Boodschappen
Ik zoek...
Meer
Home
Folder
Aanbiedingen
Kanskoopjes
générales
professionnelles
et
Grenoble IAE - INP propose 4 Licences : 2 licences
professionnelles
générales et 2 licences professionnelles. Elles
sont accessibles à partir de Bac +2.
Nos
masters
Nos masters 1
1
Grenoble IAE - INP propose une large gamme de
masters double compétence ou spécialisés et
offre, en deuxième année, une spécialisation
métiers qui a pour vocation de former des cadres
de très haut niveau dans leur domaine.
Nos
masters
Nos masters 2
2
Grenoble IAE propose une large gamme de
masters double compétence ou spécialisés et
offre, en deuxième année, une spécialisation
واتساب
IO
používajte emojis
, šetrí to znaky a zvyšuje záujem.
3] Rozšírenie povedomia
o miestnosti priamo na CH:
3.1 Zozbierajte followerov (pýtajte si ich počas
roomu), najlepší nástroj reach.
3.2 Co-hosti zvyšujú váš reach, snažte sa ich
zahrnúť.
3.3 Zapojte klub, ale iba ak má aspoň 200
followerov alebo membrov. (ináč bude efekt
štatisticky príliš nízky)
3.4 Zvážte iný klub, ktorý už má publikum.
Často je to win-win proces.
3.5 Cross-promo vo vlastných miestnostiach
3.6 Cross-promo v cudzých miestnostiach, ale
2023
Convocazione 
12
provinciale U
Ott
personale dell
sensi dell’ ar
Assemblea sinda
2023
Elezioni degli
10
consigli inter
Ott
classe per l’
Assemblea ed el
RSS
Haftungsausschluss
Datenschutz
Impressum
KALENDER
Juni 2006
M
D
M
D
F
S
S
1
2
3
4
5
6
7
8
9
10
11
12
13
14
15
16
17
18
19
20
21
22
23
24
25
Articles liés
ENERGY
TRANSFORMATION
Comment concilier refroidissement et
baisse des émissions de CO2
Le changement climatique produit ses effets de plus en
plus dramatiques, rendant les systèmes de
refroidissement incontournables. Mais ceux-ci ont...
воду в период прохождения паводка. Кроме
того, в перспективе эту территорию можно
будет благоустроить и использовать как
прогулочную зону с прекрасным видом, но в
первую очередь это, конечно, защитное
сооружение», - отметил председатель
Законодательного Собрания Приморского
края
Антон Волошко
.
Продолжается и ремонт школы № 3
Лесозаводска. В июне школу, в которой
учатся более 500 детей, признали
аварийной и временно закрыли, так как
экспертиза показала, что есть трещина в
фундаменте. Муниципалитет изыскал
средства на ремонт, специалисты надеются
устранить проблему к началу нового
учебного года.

= Task brief =
Please reproduce the records above in their entirety, exactly as given.

= Result for this exercise =
Boodschappen
Ik zoek...
Meer
Home
Folder
Aanbiedingen
Kanskoopjes
générales
professionnelles
et
Grenoble IAE - INP propose 4 Licences : 2 licences
professionnelles
générales et 2 licences professionnelles. Elles
sont accessibles à partir de Bac +2.
Nos
masters
Nos masters 1
1
Grenoble IAE - INP propose une large gamme de
masters double compétence ou spécialisés et
offre, en deuxième année, une spécialisation
métiers qui a pour vocation de former des cadres
de très haut niveau dans leur domaine.
Nos
masters
Nos masters 2
2
Grenoble IAE propose une large gamme de
masters double compétence ou spécialisés et
offre, en deuxième année, une spécialisation
واتساب
IO
používajte emojis
, šetrí to znaky a zvyšuje záujem.
3] Rozšírenie povedomia
o miestnosti priamo na CH:
3.1 Zozbierajte followerov (pýtajte si ich počas
roomu), najlepší nástroj reach.
3.2 Co-hosti zvyšujú váš reach, snažte sa ich
zahrnúť.
3.3 Zapojte klub, ale iba ak má aspoň 200
followerov alebo membrov. (ináč bude efekt
štatisticky príliš nízky)
3.4 Zvážte iný klub, ktorý už má publikum.
Často je to win-win proces.
3.5 Cross-promo vo vlastných miestnostiach
3.6 Cross-promo v cudzých miestnostiach, ale
2023
Convocazione 
12
provinciale U
Ott
personale dell
sensi dell’ ar
Assemblea sinda
2023
Elezioni degli
10
consigli inter
Ott
classe per l’
Assemblea ed el
RSS
Haftungsausschluss
Datenschutz
Impressum
KALENDER
Juni 2006
M
D
M
D
F
S
S
1
2
3
4
5
6
7
8
9
10
11
12
13
14
15
16
17
18
19
20
21
22
23
24
25
Articles liés
ENERGY
TRANSFORMATION
Comment concilier refroidissement et
baisse des émissions de CO2
Le changement climatique produit ses effets de plus en
plus dramatiques, rendant les systèmes de
refroidissement incontournables. Mais ceux-ci ont...
воду в период прохождения паводка. Кроме
того, в перспективе эту территорию можно
будет благоустроить и использовать как
прогулочную зону с прекрасным видом, но в
первую очередь это, конечно, защитное
сооружение», - отметил председатель
Законодательного Собрания Приморского
края
Антон Волошко
.
Продолжается и ремонт школы № 3
Лесозаводска. В июне школу, в которой
учатся более 500 детей, признали
аварийной и временно закрыли, так как
экспертиза показала, что есть трещина в
фундаменте. Муниципалитет изыскал
средства на ремонт, специалисты надеются
устранить проблему к началу нового
учебного года.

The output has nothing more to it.